___ PROVIDED DATA

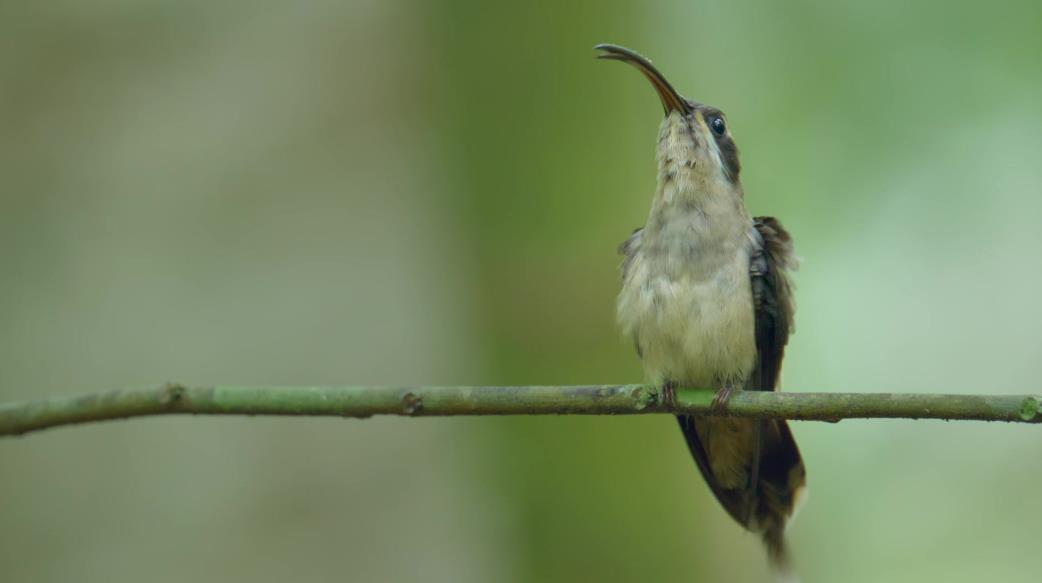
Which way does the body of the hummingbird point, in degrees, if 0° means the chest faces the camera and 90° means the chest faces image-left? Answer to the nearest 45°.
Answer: approximately 45°
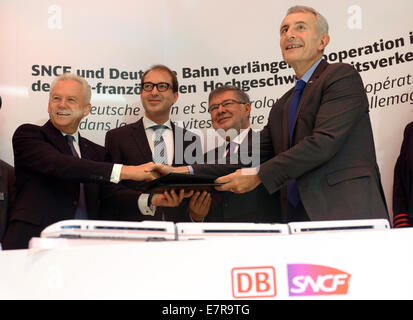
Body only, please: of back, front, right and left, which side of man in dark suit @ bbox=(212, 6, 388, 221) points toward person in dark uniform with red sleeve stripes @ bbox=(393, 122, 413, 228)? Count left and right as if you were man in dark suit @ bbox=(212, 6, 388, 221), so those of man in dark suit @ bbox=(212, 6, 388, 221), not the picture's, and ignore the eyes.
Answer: back

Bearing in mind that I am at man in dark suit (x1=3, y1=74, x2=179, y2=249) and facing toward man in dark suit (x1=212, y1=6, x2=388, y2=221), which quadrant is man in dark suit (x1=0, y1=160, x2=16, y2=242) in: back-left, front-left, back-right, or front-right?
back-left

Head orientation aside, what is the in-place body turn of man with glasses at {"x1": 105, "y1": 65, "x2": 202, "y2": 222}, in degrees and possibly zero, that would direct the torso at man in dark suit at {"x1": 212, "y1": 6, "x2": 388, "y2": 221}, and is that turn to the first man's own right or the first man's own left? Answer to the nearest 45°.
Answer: approximately 45° to the first man's own left

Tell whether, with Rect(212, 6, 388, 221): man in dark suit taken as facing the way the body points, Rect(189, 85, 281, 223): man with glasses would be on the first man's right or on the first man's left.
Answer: on the first man's right

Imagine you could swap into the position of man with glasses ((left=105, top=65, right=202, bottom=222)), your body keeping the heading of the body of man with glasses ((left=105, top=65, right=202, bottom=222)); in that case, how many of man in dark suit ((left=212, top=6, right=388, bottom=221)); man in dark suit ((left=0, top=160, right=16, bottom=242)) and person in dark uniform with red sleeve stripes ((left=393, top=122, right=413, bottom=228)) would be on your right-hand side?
1

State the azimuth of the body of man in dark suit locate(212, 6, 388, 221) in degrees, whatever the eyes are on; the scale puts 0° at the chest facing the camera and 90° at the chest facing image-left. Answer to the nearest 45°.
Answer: approximately 45°

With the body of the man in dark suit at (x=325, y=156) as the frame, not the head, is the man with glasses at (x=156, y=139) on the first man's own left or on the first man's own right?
on the first man's own right

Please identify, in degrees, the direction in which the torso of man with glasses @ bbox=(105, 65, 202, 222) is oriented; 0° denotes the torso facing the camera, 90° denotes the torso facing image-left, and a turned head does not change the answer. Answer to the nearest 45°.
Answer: approximately 0°

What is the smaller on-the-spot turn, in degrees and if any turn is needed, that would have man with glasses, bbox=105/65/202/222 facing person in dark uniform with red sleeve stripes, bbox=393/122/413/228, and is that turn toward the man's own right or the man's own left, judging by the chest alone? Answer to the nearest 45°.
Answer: approximately 90° to the man's own left
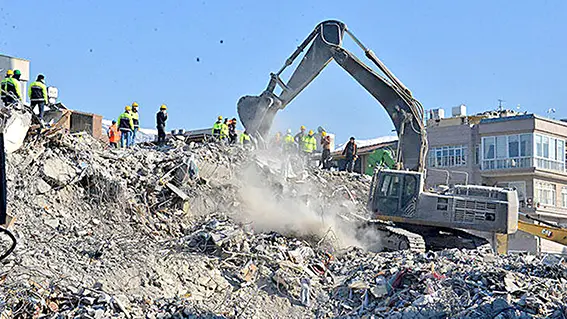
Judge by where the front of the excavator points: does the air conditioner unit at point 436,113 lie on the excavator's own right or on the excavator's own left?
on the excavator's own right

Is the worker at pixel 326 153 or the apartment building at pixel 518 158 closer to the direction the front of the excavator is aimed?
the worker

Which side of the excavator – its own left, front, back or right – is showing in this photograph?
left

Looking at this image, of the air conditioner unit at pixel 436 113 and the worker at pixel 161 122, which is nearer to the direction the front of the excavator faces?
the worker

______

Format everything from the line containing "Looking at this" down to the end of the rows as a Markdown table with the columns No. and Line, one table row per line, leaving out blank lines.

| No. | Line |
|---|---|
| 1 | Looking at this image, of the air conditioner unit at pixel 436 113 and the worker at pixel 161 122, which is nearer to the direction the front of the excavator faces? |
| 2 | the worker |